MATERIAL SHOWN ▸

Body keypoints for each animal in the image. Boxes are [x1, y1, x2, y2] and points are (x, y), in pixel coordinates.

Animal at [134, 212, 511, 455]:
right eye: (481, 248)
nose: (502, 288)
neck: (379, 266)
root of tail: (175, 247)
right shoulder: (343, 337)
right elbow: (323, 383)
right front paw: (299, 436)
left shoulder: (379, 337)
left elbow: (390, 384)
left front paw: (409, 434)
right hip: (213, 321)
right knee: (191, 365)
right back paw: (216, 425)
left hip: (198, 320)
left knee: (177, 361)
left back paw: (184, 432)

==

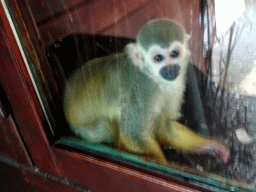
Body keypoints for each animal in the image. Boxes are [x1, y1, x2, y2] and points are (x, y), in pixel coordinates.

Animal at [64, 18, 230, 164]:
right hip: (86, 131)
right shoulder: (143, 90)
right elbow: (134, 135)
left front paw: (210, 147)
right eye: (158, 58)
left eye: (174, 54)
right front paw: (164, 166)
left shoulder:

--

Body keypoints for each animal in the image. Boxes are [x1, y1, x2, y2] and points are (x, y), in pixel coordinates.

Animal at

INSTRUCTIONS TO FOLLOW ▸
The expected answer is a copy of every line in the entries that holds the word "shoulder".

SOLUTION FOR THIS PROBLEM ▸
right shoulder: (343, 337)
left shoulder: (379, 337)
right shoulder: (143, 90)
left shoulder:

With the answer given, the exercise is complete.